Work to complete:
1. From the Marquesas review, reproduce word for word the passage that begins with the words containing "Some 800 miles" and ends with "most remote archipelago.".
2. Answer these questions from the Marquesas review:
(a) How far northeast of Papeete are the Marquesas?
(b) Since what year has the Aranui freighter carried passengers?
(c) According to the guide, Steven, what did the missionaries ban?

Source text:
..............................
The Marquesas Islands, north of Tahiti, make for a fascinating French Polynesian trip of a lifetime to the remotest archipelagos in the world – our review checks them out in the flesh.
The Marquesas Islands, north of Tahiti, make for a fascinating French Polynesian trip of a lifetime to the remotest archipelagos in the world – our review checks them out in the flesh.
Words by Meera Dattani
“The missionaries, they banned everything. Music, dancing, tattooing, the Marquesan way of life.” These are the words of our guide, Steven, but the sentiment is often heard on these islands. Theirs is a culture that was almost obliterated, but drumming, haka dances and tattoo masters are back, with verve rather than vengeance.
Some 800 miles northeast of Papeete, the Tahitian capital, and home to the only international airport in this French & overseas territory, the Marquesas are the world’s most remote archipelago.
Flights serve four of the six inhabited islands although prices, routes and lack of inter-island boats make exploring tricky. But the Aranui freighter, serving the Marquesas since 1959 and carrying passengers since 1984, offers a taste of the isles which attracted artist Paul Gauguin and inspired Robert Louis Stevenson’s book, In The South Seas, after his 1888 visit.
..............................
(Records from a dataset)
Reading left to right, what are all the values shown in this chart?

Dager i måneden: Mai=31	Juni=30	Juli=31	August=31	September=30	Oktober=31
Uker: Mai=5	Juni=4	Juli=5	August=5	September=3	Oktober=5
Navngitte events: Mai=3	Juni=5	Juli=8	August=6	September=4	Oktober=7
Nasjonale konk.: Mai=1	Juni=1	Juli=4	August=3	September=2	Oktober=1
..............................
Results by task:
1.
Some 800 miles northeast of Papeete, the Tahitian capital, and home to the only international airport in this French & overseas territory, the Marquesas are the world’s most remote archipelago.

2.
(a) Some 800 miles.
(b) 1984.
(c) Music, dancing, tattooing and the Marquesan way of life.